DESCRIPTION OF THE TASK. Retype the entries exactly. Include every line.

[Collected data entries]
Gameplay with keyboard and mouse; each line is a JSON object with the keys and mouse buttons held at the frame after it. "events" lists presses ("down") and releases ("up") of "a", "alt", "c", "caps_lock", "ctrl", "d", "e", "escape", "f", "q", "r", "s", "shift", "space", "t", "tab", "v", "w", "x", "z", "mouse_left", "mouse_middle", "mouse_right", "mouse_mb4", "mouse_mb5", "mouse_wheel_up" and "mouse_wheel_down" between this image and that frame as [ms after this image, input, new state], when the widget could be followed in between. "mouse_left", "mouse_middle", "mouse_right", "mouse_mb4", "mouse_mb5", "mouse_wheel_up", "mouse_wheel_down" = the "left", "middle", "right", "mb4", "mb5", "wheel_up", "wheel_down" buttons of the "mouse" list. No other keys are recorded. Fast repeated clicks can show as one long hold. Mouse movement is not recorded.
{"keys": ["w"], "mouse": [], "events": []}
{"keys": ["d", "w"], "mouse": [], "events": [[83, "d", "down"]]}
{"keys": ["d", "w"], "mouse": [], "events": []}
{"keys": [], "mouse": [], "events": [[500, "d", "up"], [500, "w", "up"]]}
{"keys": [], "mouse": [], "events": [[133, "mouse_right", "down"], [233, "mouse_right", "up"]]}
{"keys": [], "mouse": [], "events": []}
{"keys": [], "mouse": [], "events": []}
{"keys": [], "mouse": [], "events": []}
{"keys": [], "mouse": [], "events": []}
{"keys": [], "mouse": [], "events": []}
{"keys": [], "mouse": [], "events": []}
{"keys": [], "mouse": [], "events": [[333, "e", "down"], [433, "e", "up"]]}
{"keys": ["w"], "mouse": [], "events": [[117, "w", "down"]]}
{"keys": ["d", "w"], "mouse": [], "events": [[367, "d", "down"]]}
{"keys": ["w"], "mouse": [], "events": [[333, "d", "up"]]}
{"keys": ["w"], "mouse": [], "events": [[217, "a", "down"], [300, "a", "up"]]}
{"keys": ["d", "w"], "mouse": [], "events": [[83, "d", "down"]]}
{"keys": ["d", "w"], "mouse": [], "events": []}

PROBLEM SOLUTION.
Gameplay with keyboard and mouse; each line is a JSON object with the keys and mouse buttons held at the frame after it. "events" lists presses ("down") and releases ("up") of "a", "alt", "c", "caps_lock", "ctrl", "d", "e", "escape", "f", "q", "r", "s", "shift", "space", "t", "tab", "v", "w", "x", "z", "mouse_left", "mouse_middle", "mouse_right", "mouse_mb4", "mouse_mb5", "mouse_wheel_up" and "mouse_wheel_down" between this image and that frame as [ms after this image, input, new state], when the widget could be followed in between. "mouse_left", "mouse_middle", "mouse_right", "mouse_mb4", "mouse_mb5", "mouse_wheel_up", "mouse_wheel_down" = the "left", "middle", "right", "mb4", "mb5", "wheel_up", "wheel_down" buttons of the "mouse" list. No other keys are recorded. Fast repeated clicks can show as one long hold. Mouse movement is not recorded.
{"keys": ["w"], "mouse": [], "events": []}
{"keys": ["d", "w"], "mouse": [], "events": [[83, "d", "down"]]}
{"keys": ["d", "w"], "mouse": [], "events": []}
{"keys": [], "mouse": [], "events": [[500, "d", "up"], [500, "w", "up"]]}
{"keys": [], "mouse": [], "events": [[133, "mouse_right", "down"], [233, "mouse_right", "up"]]}
{"keys": [], "mouse": [], "events": []}
{"keys": [], "mouse": [], "events": []}
{"keys": [], "mouse": [], "events": []}
{"keys": [], "mouse": [], "events": []}
{"keys": [], "mouse": [], "events": []}
{"keys": [], "mouse": [], "events": []}
{"keys": [], "mouse": [], "events": [[333, "e", "down"], [433, "e", "up"]]}
{"keys": ["w"], "mouse": [], "events": [[117, "w", "down"]]}
{"keys": ["d", "w"], "mouse": [], "events": [[367, "d", "down"]]}
{"keys": ["w"], "mouse": [], "events": [[333, "d", "up"]]}
{"keys": ["w"], "mouse": [], "events": [[217, "a", "down"], [300, "a", "up"]]}
{"keys": ["d", "w"], "mouse": [], "events": [[83, "d", "down"]]}
{"keys": ["d", "w"], "mouse": [], "events": []}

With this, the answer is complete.